‘La Ciudad de los Sietes’ que se impone al turismo de forma silenciosa: casas de colores y un bonito puerto báltico

Cuando pensamos en Alemania, las primeras ciudades que nos vienen a la cabeza son Múnich, Colonia o Berlín, pero este país cuenta también con otras joyas menos conocidas que también merecen la pena explorar con calma. Con su pintoresca arquitectura de ladrillo gótico y su cercanía a los arenales bálticos, Rostock debería estar entre las seleccionadas, sobre todo si buscamos un destino nuevo fuera de España, de esos que todavía no recomiendan las guías turísticas. Su ambiente acogedor y su indiscutible encanto medieval son algunos de los atractivos de esta villa fundada en el siglo XIII, que además mantiene una curiosa relación con el número siete.

La Ciudad de los Sietes

Muchas veces las leyendas son la mejor excusa para conocer una ciudad. Y en Rostock, el número siete se convierten en la mejor guía para descubrir sus principales monumentos. Y es que, casualidad o no, los atractivos de este destino alemán se contabilizan en torno a esta mágica cifra repetida de forma insistente en sus iglesias, en los puentes de comerciantes, en las torres en el Ayuntamiento, en las antiguas puertas a la ciudad amurallada y en las calles de la plaza del mercado principal.

La Plaza del Mercado Nuevo y el Ayuntamiento

Esta plaza será el punto de partida para descubrir Rostock y adentrarnos sin rumbo en las callejuelas del casco antiguo.
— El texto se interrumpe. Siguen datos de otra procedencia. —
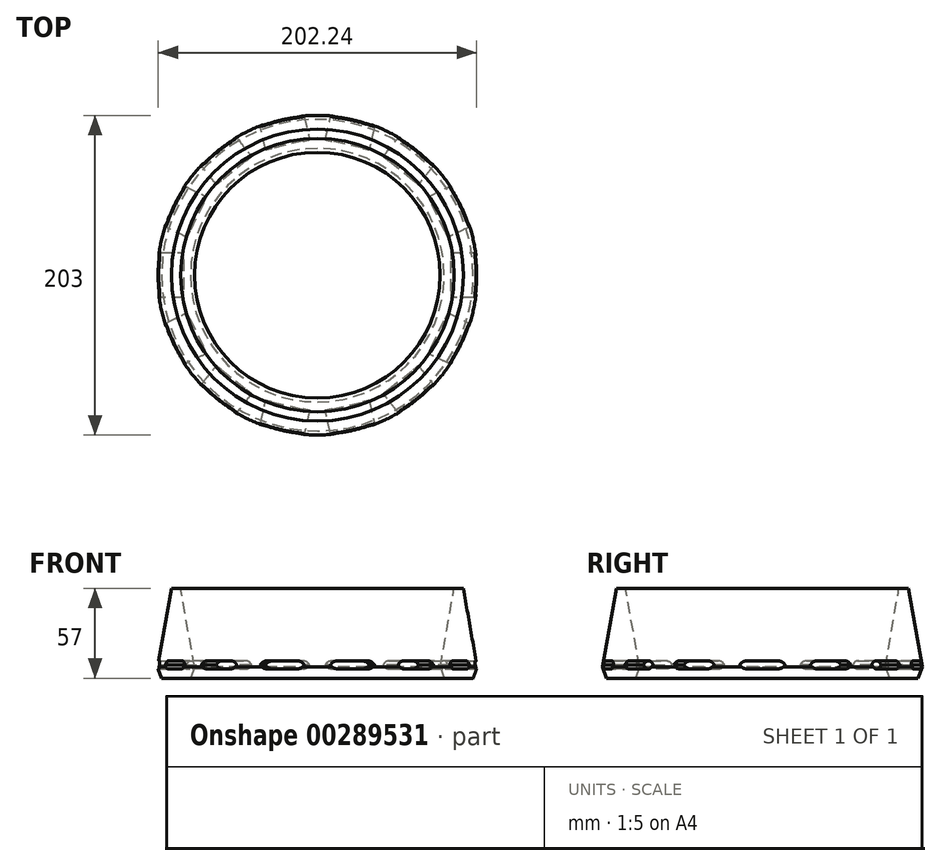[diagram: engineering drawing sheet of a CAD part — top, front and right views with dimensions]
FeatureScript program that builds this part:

Rodeada de coloridas casas de comerciantes, es también donde se encuentra el Ayuntamiento, con una combinación de arquitectura gótica y barroca, y la iglesia gótica de Santa María. Es la más grande de la ciudad y alberga un reloj astronómico de 1472 con un mecanismo original que aún funciona.

El edificio de la Universidad

Seguro que durante tu recorrido pasarás también por esta plaza, normalmente llena de gente y con una fuente central (la Fuente Porn o de la Alegría), donde encontrarás a los niños chapoteando en sus aguas. Y a pocos pasos podrás ver el edificio neorrenacentista de la Universidad, que fue fundada en 1419 y es la más antigua de la región del Mar Báltico. Pero si hay algo que te va a encantar del paisaje urbano de Rostock es la arquitectura de sus casas. Una de las más bonitas la encontrarás en la calle Wokrenterstraße 40). Se trata de la Hausbaumhaus, construida en 1490 en estilo gótico tardío, destaca por su tejado a dos aguas y es una de las casas de comerciantes más antiguas de la época hanseática.

Las puertas medievales de Rostock

Estas puertas medievales en ladrillo rojo son otros de los lugares que difícilmente pasan desapercibidos. Es complicado decidir cuál es la más bonita de todas, pero Kropeliner Tor (siglo XIII), con su torre gótica de ladrillo de varios pisos, permite pasear sobre una pasarela de madera a lo largo de la muralla. Además, alberga un museo dedicado a la historia medieval de la ciudad. Tampoco te pierdas la Steintor (Puerta de Piedra) reconstruida en estilo renacimiento holandés (siglo XVI) y la Kuhtor (Puerta de las Vacas, del año 1262), que de todas es la mejor conservada.

El puerto, el mejor lugar para comer en Rostock

Junto con el casco antiguo, el puerto constituye el corazón de la ciudad. Además de admirar los barcos, descubrir los almacenes históricos situados en el extremo este del puerto, es también el lugar perfecto para tomar una copa, pasear tranquilamente por el paseo marítimo o adentrarte en la gastronomía local. Aquí encontrarás numerosos puestos de comida con gran variedad de bocadillos de pescado fresco (fischbrötchen), aunque lo más típico es el arenque.